Précisons que la qualité d’associé de SCP ne changeait rien, dès lors que l’article 4 de la loi n° 66-879 du 29 novembre 1966 relative aux sociétés civiles professionnelles dispose que « Sauf disposition contraire du règlement d’administration publique particulier à chaque profession, tout associé ne peut être membre que d’une seule société civile professionnelle et ne peut exercer la même profession à titre individuel », mais ne se mêle pas de la participation de l’associé de SCP à l’activité d’une autre société qui ne serait pas une SCP, ni de l’exercice par l’associé d’une autre profession à titre individuel.

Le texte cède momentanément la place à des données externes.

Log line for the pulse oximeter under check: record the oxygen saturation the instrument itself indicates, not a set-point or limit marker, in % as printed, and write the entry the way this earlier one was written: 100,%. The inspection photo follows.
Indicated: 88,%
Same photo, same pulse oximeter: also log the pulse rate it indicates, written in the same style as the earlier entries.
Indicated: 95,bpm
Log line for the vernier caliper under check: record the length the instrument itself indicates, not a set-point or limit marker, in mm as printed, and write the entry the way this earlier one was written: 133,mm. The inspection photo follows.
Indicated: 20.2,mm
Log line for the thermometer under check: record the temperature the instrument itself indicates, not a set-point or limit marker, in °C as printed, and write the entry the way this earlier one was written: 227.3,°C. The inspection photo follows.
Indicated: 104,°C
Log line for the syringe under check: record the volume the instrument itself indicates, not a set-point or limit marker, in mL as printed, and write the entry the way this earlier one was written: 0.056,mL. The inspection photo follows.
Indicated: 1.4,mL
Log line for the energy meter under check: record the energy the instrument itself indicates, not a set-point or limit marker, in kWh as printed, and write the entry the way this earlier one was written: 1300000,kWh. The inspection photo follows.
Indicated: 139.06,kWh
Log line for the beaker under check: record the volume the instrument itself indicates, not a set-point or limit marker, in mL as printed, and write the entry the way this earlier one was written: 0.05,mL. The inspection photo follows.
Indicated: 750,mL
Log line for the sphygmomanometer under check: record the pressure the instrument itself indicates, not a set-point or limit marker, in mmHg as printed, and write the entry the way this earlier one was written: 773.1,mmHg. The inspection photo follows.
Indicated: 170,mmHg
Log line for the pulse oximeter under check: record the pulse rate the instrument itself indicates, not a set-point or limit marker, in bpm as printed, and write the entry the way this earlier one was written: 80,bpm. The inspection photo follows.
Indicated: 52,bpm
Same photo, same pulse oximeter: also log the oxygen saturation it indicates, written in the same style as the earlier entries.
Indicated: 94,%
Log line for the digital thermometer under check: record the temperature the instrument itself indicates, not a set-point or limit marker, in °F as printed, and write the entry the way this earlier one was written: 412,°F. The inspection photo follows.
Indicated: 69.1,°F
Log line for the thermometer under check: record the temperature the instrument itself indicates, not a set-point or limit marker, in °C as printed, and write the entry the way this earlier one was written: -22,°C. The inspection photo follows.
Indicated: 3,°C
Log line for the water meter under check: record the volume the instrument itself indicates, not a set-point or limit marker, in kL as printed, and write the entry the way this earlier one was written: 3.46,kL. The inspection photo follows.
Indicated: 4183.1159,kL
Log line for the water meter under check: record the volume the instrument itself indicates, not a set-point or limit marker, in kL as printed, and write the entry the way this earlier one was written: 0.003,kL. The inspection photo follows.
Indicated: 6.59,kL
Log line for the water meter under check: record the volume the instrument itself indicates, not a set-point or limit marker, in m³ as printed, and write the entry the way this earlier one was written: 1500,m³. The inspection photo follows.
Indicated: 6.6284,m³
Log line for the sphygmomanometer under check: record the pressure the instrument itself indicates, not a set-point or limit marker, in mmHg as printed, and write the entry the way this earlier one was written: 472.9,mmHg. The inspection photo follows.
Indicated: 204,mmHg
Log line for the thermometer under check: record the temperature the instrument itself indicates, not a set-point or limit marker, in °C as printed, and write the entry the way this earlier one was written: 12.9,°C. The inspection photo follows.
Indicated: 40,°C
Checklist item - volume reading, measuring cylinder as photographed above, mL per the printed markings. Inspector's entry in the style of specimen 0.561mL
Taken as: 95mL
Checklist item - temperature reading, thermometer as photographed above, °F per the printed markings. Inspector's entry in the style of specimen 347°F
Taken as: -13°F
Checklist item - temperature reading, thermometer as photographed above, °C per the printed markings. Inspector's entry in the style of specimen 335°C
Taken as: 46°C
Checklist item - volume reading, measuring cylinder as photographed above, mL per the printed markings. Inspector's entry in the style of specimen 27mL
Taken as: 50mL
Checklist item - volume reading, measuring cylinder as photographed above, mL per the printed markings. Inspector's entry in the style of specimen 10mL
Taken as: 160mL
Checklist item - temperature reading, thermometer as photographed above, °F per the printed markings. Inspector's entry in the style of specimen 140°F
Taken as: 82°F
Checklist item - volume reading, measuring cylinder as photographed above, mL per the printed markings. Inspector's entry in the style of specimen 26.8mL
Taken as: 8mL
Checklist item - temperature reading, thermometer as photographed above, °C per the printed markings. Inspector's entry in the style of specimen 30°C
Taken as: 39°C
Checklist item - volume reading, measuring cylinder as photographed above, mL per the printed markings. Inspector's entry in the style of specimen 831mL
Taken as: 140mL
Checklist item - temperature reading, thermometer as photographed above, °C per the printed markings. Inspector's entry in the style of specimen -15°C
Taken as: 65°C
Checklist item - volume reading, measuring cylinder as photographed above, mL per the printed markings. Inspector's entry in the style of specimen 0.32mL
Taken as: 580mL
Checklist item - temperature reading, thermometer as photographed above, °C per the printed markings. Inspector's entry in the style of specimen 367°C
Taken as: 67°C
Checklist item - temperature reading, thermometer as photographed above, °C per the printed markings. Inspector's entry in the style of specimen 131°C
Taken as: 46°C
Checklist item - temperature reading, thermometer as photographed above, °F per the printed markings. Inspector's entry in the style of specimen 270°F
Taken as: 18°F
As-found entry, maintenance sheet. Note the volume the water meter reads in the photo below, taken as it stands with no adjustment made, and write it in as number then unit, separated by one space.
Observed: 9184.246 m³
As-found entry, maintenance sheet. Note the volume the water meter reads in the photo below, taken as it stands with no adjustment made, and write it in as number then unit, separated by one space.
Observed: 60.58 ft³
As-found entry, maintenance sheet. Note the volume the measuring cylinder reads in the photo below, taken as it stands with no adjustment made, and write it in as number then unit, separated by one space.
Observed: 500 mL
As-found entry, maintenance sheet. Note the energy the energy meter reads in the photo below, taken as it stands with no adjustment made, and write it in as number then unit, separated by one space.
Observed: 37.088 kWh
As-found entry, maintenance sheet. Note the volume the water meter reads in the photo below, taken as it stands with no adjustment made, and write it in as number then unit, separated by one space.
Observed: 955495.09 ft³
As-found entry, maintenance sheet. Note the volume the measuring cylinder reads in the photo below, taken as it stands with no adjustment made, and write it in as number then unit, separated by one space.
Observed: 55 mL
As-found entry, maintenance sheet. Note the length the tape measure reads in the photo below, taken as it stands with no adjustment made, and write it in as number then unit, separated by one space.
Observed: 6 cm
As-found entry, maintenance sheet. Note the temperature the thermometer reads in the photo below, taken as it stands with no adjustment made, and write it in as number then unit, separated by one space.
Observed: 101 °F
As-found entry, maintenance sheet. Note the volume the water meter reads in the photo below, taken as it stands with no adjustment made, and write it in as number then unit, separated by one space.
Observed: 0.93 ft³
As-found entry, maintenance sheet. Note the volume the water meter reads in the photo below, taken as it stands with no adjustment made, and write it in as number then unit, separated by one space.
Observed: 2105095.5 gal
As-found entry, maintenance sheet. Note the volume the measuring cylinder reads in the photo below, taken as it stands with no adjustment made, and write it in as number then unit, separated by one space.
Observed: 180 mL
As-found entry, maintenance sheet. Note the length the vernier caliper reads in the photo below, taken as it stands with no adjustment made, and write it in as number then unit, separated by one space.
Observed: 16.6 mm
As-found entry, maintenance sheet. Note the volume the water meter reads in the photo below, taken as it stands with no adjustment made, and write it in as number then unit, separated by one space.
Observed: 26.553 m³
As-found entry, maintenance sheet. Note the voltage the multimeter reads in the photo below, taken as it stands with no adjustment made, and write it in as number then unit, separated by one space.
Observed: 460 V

Rappelons que la Cour de cassation avait déjà jugé par le passé que des avocats ne pouvaient être les associés majoritaires d’une SARL ayant pour objet  « la restauration, l’épicerie fine, bar, salle de jeux, hôtel, night-club, cave de vins, lavomatic et toutes activités s’y rattachant », dans un cas où les avocats étaient sans doute plus que de simples associés (v. not. Cass. civ. 1ère, 25 avril 1989, n° 86-17873 et v. aussi Cass. civ. 1ère, 13 décembre 1988, n° 86-17735, Bull.).

Un associé doit-il consacrer toute son activité à sa société ?

Dernière observation: la cour d’appel avait laissé entendre que l’associé d’une SCP devrait consacrer l’intégralité de son activité à celle-ci.

Cela n’est cependant pas dit par les textes. Une telle idée fait penser à la situation de l’apporteur en industrie, à propos duquel l’article 1843-3 du Code civil énonce qu’il « doit compte [à la société] de tous les gains qu’il a réalisés par l’activité faisant l’objet de son apport », ce qui ne veut pas dire qu’il doit consacrer chaque minute de son temps à la société, mais qu’il ne peut conserver le revenu qu’il retirerait de l’activité faisant l’objet de l’apport en l’exerçant pour son compte personnel ou pour d’autres que la société.

Parce qu’elle va dans le sens de l’arrêt d’appel qui avait laissé entendre que l’associé doit consacrer tout son temps à la société (une conception extensive de l’affectio societatis?), et parce qu’elle est publiée au Bulletin, la décision de la Cour de cassation pourra être utilisée dans les litiges où l’on reproche à un associé des efforts insuffisants pour la prospérité de la société. Il ne faut cependant pas oublier que l’activité de restauration exercée par l’associé lui était au cas particulier sans doute interdite.